_EXERCISE REQUIREMENTS:_
Examine each line of the data. Copy those that contain the string "your".

_DATA FOR THIS EXERCISE:_
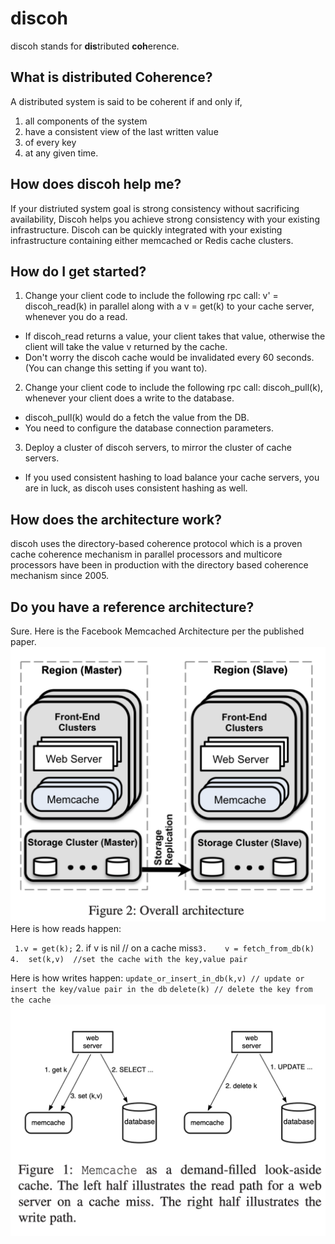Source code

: # discoh
discoh stands for **dis**tributed **coh**erence. 
## What is distributed Coherence?
A distributed system is said to be coherent if and only if, 
  1. all components of the system
  2. have a consistent view of the last written value 
  3. of every key
  4. at any given time.
## How does discoh help me?
If your distriuted system goal is strong consistency without sacrificing availability, Discoh helps you achieve strong consistency with your existing infrastructure. Discoh can be quickly integrated with your existing infrastructure containing either memcached or Redis cache clusters.
## How do I get started?
1. Change your client code to include the following rpc call: v' = discoh_read(k) in parallel along with a v = get(k) to your cache server, whenever you do a read. 
- If discoh_read returns a value, your client takes that value, otherwise the client will take the value v returned by the cache. 
- Don't worry the discoh cache would be invalidated every 60 seconds. (You can change this setting if you want to).
2. Change your client code to include the following rpc call: discoh_pull(k), whenever your client does a write to the database.
- discoh_pull(k) would do a fetch the value from the DB.
- You need to configure the database connection parameters.
3. Deploy a cluster of discoh servers, to mirror the cluster of cache servers.
- If you used consistent hashing to load balance your cache servers, you are in luck, as discoh uses consistent hashing as well. 
## How does the architecture work?
discoh uses the directory-based coherence protocol which is a proven cache coherence mechanism in parallel processors and multicore processors have been in production with the directory based coherence mechanism since 2005.
## Do you have a reference architecture?
Sure. Here is the Facebook Memcached Architecture per the published paper.
![facebook memcached architecture](Facebook_Memcached_Architecture.png)
Here is how reads happen:

`
1.v = get(k);`
2. if v is nil // on a cache miss`
3.    v = fetch_from_db(k)
4.  set(k,v)  //set the cache with the key,value pair
`

Here is how writes happen:
`update_or_insert_in_db(k,v) // update or insert the key/value pair in the db`
`delete(k) // delete the key from the cache`
![read and write flow](Memcache_read_write.png)

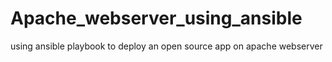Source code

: # Apache_webserver_using_ansible
using ansible playbook to deploy an open source app on apache webserver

_EXERCISE OUTPUT:_
If your distriuted system goal is strong consistency without sacrificing availability, Discoh helps you achieve strong consistency with your existing infrastructure. Discoh can be quickly integrated with your existing infrastructure containing either memcached or Redis cache clusters.
1. Change your client code to include the following rpc call: v' = discoh_read(k) in parallel along with a v = get(k) to your cache server, whenever you do a read. 
- If discoh_read returns a value, your client takes that value, otherwise the client will take the value v returned by the cache. 
2. Change your client code to include the following rpc call: discoh_pull(k), whenever your client does a write to the database.
- If you used consistent hashing to load balance your cache servers, you are in luck, as discoh uses consistent hashing as well. 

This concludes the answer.